──────── Information supplied ────────

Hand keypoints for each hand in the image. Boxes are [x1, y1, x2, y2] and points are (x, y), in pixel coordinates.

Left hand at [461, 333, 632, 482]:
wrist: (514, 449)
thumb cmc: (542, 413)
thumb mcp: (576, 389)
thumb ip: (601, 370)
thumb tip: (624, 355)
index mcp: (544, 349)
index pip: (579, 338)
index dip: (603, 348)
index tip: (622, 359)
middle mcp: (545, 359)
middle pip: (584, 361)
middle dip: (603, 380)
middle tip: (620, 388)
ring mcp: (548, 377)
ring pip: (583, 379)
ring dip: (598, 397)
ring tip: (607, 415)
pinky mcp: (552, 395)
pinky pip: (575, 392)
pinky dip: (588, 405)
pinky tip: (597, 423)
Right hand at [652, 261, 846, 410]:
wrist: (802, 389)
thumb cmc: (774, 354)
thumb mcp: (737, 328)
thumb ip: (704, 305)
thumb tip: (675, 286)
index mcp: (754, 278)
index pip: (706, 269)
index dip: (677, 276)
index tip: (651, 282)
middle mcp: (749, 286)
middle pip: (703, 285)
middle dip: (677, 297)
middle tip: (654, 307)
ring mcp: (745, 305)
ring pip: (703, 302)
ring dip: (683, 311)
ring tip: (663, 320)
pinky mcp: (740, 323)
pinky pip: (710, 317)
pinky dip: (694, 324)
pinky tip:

────────

§ Your objective
Scan the material above for "index". Copy every line where it appears.

§ Task output
index mcp: (544, 349)
index pip: (579, 338)
index dip: (603, 348)
index tip: (622, 359)
index mcp: (754, 278)
index pip: (706, 269)
index dip: (677, 276)
index tip: (651, 282)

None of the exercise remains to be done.